#### [DOCUMENT SOURCE]
_____

Intime de Mallarmé, inspiratrice de Proust et de Cocteau, mécène de Diaghilev et des Ballets Russes, elle fut peinte et célébrée par les plus grands artistes de son temps : Toulouse-Lautrec, Morand, Proust, Renoir, Vuillard, Bonnard, Vallotton.

Misia St Florentin
Misia rue Saint-Florentin
Paul Morand : «Misia est placée dans l'axe du goût français comme l'aiguille de Louqsor dans l'axe des Champs-Elysées».

Il est vrai que l'intelligence, la culture, l'attitude discrète et réservée de cette femme étonnante tranchent avec le dévergondage vulgaire, l'exhibitionnisme graveleux des grandes coquettes de l'époque. Misia restera dans l'Histoire de la galanterie comme une initiatrice élégante, une formatrice au goût très sûr, une compagne qui fait rêver, enrichit ses partenaires, les élève, les aime et se laisse aimer mais sans se laisser corrompre ou se commettre. D'ailleurs, comme nombre de jolies femmes, elle a autour d'elle une cour de déserteurs du chemin des dames qui la protège des machos arrogants et culbuteurs.

_____

#### [JEU DE DONNÉES]
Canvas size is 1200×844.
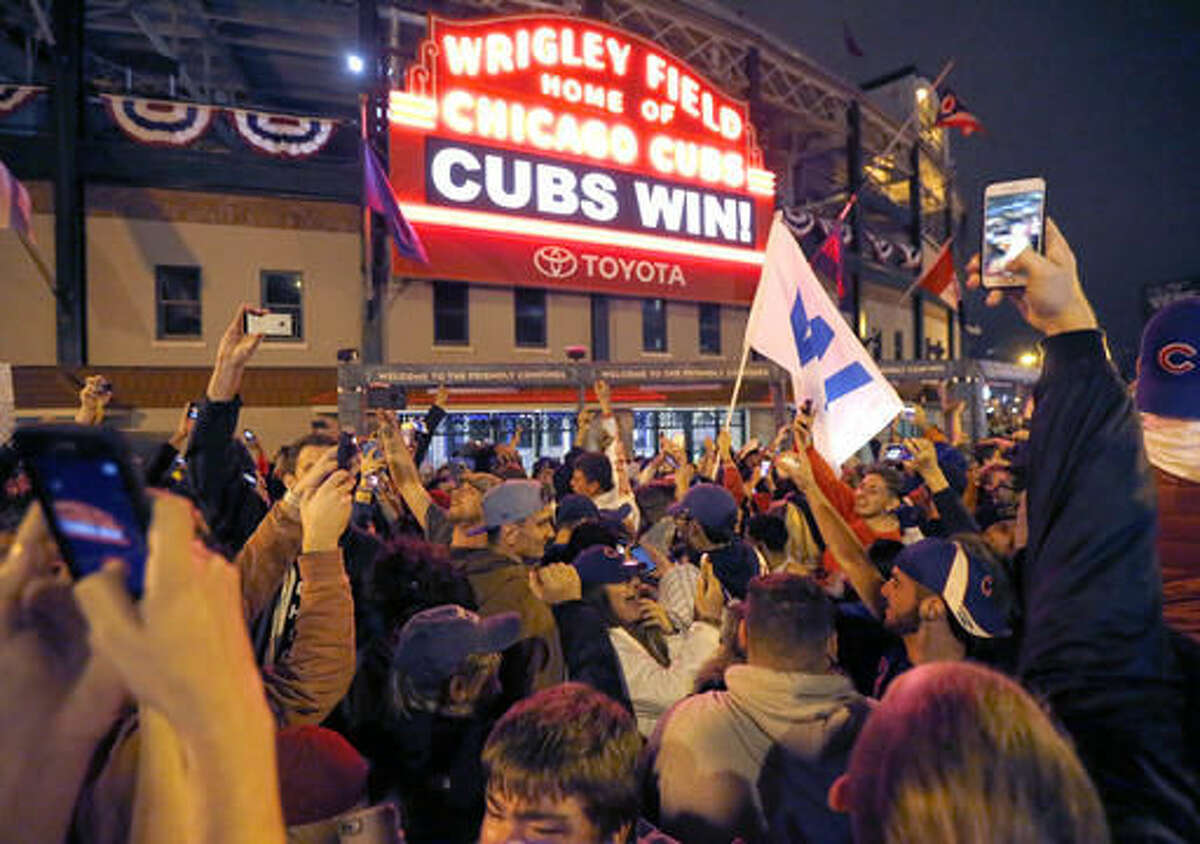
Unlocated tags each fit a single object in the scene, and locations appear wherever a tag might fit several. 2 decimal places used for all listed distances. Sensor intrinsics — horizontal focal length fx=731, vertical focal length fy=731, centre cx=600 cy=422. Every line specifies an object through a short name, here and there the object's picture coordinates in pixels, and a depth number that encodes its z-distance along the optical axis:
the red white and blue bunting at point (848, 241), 21.41
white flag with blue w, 5.25
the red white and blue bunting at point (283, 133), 15.30
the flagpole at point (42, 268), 14.09
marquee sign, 16.25
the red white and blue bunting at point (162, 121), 14.47
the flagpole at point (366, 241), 15.31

_____

#### [CONSIGNE]
Selon le document source, qu'est-ce qui distingue Misia des grandes coquettes de son époque ? Répondez en une à trois phrases.

#### [EXERCICE CORRIGÉ]
Son intelligence, sa culture et son attitude discrète et réservée tranchent avec le dévergondage vulgaire et l'exhibitionnisme graveleux des grandes coquettes de l'époque. Le texte ajoute qu'elle aime et se laisse aimer sans se laisser corrompre ni se commettre.